* **WORK TO COMPLETE**:
a) From the LTE planning text, reproduce the passage between "The random access is" and "out-of-synchronization. (random access)", inclusive.
b) According to the LTE planning text, what is the largest number of neighboring cells recommended for initial configuration?

----- SELECTED TEXT -----

Physical Random Access Channel (PRACH) is mainly used during the random access process.
The functions of random access in LTE include the following:

-Obtaining UL synchronization during initial access and handovers.
-Assigning a unique C-RNTI for the UE during initial network access establishment.

An example
is when the status is changed from RRC_IDLE to RRC_CONNECTED.
Two scenarios are involved in the random access process:
Scenario I: Contention-Based Access
Scenario II: Contention-Free Access

There are two types of random access: 

• Synchronized Random Access 
• Non-synchronized Random Access 

The random access is performed in two modes: 

• Contention-based access (The UE selects a random preamble) 
• Contention-free access (The eNodeB assigns a dedicated preamble to the UE.) 

Triggers for Initial Access and Random Access 

• RRC_IDLE (initial access) 
• Break of radio link (initial access) 
• Handover (random access) 
• RRC_CONNECTED, the downlink data is arriving but the uplink is out-of-synchronization. (random access) 
• RRC_CONNECTED, the uplink data is arriving but the uplink is out-of-synchronization, or the scheduling request is received from the PUCCH (random access) 

Contention –based Access: applicable to all these five triggers
Contention-free Access: applicable to No.3 and No.4 triggers. 

• PRACH Format Selection 
• Considering the resources occupied by the PRACH, and the 
• coverage area and features of macro cells, please select format 0 
• when configuring the initial network. 
• PRACH Root μ Sequence Selection Principles: 
• (1) The root μ sequences between neighboring cells should be different. 
• (2) The distance between cells whose root μ sequence should meet requirements. 
• (3) Select the root μ sequence with smaller cyclic shift for the high speed scenario. 
• The Ncs in the high speed scenario should be proper so as to address the impact left to the peak data rate check from the cyclic shifting caused by frequency offset. 
• The recommended value is given in the protocol.

Part 5 Neighboring Cell Planning

Neighboring Cell Planning 

• The neighboring cell planning aims to ensure voice quality and performance of the entire network as the UEs on the cell edge can be handed over to their neighboring cells with the best signals. 
• The principles are as follows: 
• 1.Normally, the geographically adjacent cells are configured as neighboring cells; 
• 2.Oftentimes, the neighboring cell relation is bilateral; at times, the neighboring cell relation is unilateral; 
• 3.The number of neighboring cells should be proper. That is, either excessive or few neighboring cells are improper. With excessive neighboring cells, the UE measurement might be overloaded; with few neighboring cells, evitable call drops and handover failures might occur without neighboring cells. At most 16 neighboring cells are recommended for initial configuration. 
• 4.The neighboring cell planning should be based on the drive test and actual radio environment. For suburban and rural areas, to ensure possible handovers, neighboring cells should be configured even if the inter-site distance is long.

----- SOURCE INFORMATION -----

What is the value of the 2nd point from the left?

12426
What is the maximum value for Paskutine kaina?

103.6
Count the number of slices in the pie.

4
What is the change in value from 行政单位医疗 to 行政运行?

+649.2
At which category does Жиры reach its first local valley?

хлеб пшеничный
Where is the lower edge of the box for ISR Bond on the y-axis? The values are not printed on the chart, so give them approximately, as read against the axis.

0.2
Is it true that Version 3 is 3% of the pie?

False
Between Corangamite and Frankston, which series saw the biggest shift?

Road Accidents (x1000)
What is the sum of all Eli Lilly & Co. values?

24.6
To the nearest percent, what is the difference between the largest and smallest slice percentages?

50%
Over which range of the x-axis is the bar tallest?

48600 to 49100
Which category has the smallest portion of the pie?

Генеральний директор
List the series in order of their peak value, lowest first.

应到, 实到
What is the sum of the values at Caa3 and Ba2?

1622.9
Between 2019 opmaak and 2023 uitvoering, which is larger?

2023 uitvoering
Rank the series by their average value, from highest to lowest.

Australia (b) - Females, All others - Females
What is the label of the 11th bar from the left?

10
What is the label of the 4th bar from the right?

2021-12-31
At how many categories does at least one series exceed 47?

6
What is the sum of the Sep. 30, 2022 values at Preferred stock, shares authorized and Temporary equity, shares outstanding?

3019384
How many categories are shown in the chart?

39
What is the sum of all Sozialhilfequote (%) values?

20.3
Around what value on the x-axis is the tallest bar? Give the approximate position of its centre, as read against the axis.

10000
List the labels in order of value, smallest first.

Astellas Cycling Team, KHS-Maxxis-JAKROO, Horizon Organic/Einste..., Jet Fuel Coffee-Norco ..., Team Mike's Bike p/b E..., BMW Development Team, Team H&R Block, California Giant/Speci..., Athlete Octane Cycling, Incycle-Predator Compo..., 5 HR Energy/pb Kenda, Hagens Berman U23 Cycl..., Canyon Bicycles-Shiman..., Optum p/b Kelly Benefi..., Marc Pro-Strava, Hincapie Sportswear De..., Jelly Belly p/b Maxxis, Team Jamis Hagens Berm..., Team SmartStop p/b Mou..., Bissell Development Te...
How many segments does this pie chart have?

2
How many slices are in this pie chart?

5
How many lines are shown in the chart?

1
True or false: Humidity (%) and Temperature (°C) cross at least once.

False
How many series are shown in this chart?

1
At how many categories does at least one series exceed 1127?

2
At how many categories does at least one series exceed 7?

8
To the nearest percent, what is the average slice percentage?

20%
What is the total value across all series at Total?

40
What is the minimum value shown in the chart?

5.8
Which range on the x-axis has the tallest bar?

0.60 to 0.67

-----

* **ANSWERS TO THIS EXERCISE**:
a)
The random access is performed in two modes: 

• Contention-based access (The UE selects a random preamble) 
• Contention-free access (The eNodeB assigns a dedicated preamble to the UE.) 

Triggers for Initial Access and Random Access 

• RRC_IDLE (initial access) 
• Break of radio link (initial access) 
• Handover (random access) 
• RRC_CONNECTED, the downlink data is arriving but the uplink is out-of-synchronization. (random access)

b) At most 16 neighboring cells.